*Material for the task:*

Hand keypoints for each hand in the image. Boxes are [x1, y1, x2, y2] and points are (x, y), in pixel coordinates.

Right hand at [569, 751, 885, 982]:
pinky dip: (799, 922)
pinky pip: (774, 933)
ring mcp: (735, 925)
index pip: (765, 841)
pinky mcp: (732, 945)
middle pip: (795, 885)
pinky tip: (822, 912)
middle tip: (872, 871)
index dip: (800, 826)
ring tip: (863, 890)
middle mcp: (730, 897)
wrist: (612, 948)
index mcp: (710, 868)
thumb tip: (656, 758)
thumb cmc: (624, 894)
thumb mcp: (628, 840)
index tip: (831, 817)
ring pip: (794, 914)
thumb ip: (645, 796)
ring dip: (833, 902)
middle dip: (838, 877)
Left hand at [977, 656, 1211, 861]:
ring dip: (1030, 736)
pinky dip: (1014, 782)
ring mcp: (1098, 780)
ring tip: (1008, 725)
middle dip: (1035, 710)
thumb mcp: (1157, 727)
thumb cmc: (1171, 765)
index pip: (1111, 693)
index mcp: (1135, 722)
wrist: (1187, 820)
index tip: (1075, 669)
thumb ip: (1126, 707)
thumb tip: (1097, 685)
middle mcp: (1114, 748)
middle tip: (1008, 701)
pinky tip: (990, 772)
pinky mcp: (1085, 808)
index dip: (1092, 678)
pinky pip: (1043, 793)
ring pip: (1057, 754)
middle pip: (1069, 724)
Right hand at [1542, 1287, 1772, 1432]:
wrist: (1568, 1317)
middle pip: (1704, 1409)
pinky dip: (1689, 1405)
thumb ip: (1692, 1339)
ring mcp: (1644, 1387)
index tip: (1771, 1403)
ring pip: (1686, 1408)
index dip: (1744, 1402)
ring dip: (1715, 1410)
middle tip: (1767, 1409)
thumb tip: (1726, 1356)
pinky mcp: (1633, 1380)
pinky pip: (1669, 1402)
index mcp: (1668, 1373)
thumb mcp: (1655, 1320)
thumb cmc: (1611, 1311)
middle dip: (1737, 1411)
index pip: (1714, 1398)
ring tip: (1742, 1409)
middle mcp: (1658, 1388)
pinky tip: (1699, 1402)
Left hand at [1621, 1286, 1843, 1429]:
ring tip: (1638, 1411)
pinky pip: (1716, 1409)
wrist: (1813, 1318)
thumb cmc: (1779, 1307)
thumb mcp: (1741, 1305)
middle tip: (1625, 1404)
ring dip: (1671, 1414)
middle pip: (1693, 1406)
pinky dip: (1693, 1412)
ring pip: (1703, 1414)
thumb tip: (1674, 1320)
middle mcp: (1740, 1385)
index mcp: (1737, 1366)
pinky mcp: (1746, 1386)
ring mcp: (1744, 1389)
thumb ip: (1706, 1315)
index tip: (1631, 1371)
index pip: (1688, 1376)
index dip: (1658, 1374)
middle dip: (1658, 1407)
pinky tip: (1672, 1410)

...

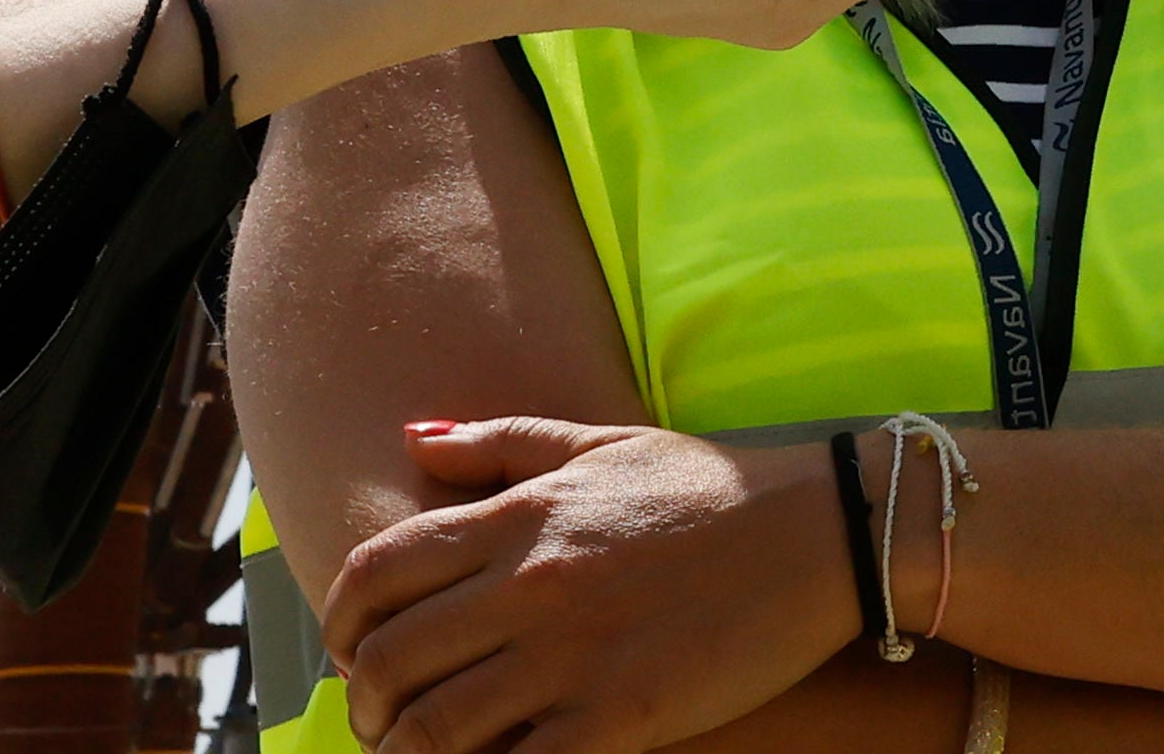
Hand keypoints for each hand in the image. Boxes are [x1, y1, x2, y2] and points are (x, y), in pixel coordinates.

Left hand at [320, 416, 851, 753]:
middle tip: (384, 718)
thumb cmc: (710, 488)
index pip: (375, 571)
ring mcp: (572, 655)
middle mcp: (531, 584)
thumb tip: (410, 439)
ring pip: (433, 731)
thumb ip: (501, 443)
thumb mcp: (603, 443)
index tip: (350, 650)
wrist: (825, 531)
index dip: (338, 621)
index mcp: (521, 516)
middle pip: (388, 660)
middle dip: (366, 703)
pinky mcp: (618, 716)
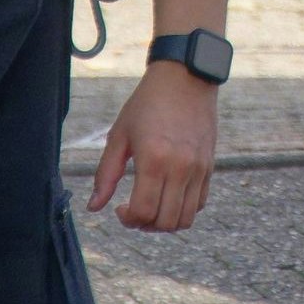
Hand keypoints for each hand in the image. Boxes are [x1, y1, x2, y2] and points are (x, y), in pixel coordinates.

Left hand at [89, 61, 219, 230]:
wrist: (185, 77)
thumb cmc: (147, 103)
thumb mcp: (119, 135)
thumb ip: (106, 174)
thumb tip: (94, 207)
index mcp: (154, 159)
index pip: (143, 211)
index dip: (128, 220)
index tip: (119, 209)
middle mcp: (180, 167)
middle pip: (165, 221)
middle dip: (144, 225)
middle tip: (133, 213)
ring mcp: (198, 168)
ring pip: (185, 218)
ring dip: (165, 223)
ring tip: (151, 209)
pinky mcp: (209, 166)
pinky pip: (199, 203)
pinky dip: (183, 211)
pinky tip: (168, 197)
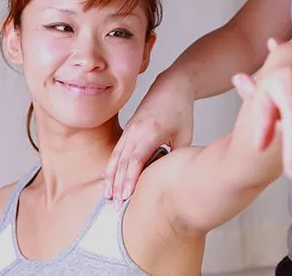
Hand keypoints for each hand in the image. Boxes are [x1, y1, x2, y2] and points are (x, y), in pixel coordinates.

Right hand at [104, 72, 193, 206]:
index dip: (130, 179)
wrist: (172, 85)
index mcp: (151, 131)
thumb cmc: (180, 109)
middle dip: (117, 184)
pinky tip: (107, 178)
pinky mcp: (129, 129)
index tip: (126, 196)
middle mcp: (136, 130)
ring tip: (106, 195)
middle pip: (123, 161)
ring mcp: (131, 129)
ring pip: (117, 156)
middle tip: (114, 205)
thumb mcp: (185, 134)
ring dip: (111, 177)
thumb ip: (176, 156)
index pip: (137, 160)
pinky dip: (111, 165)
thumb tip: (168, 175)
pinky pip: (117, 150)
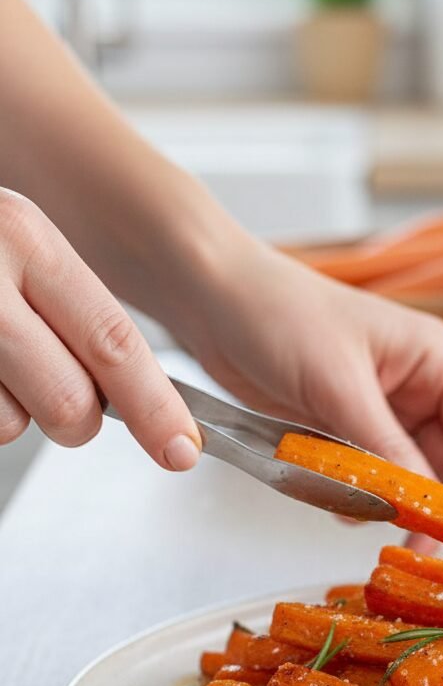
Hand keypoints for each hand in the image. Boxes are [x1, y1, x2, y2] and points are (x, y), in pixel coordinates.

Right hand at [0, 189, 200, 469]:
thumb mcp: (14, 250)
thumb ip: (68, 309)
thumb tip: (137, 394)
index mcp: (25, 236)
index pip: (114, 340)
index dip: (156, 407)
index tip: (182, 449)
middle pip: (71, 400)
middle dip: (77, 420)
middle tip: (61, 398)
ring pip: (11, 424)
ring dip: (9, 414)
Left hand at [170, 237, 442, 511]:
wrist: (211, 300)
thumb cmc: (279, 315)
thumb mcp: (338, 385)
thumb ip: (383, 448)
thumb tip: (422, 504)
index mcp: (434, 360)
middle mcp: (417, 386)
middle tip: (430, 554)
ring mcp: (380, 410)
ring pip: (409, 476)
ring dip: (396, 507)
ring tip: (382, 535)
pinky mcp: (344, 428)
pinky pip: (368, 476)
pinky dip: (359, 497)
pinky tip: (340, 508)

...

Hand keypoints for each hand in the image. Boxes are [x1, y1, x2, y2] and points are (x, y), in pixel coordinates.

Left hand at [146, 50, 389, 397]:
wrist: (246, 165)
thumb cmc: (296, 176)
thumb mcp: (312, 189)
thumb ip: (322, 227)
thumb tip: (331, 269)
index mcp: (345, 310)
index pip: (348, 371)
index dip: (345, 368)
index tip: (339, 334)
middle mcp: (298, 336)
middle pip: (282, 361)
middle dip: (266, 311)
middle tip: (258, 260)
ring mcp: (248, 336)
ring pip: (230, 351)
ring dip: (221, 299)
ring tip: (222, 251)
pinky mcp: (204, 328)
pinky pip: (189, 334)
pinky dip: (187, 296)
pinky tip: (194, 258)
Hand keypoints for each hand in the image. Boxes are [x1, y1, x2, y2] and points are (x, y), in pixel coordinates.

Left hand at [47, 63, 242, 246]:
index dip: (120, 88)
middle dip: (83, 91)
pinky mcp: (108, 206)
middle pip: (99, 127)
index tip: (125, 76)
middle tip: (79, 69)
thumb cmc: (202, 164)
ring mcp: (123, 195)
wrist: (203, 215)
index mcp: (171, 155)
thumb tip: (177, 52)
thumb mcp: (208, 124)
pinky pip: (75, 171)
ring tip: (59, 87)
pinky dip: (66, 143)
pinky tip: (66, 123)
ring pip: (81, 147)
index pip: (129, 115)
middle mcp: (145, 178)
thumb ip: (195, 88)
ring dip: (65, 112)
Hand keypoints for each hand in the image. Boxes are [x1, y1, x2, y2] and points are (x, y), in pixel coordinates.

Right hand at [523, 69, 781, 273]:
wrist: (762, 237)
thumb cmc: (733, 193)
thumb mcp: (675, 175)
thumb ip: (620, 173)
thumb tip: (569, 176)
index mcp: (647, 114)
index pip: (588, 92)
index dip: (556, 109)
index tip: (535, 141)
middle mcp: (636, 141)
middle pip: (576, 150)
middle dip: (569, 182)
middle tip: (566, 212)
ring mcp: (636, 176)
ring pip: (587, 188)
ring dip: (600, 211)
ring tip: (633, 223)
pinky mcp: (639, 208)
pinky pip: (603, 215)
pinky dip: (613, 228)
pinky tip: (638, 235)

*Instructions for the task:*
Your answer must be the exact lines from the records above, from the one containing "thumb cmc: (180, 109)" through the one containing "middle dip: (77, 420)", both included, with every picture left out.

*Response for this exercise:*
thumb cmc: (180, 109)
middle dip: (117, 184)
pinky tip: (107, 178)
pinky mcp: (129, 129)
index tip: (126, 196)
middle mcp: (136, 130)
ring tip: (106, 195)
middle pip: (123, 161)
ring mcp: (131, 129)
ring pip: (117, 156)
middle tip: (114, 205)
thumb mcp: (185, 134)
ring dip: (111, 177)
thumb ip: (176, 156)
index pip: (137, 160)
pinky dip: (111, 165)
thumb tip: (168, 175)
pinky pip: (117, 150)
Hand keypoints for each hand in the image. Boxes are [x1, y1, x2, y2] and points are (x, y), in pixel coordinates.

Right hand at [0, 189, 200, 469]:
thumb mcp: (14, 250)
thumb ip: (68, 309)
thumb tip: (137, 394)
index mcp: (25, 236)
index pip: (114, 340)
index dip: (156, 407)
index tip: (182, 449)
middle pip: (71, 400)
middle dip: (77, 420)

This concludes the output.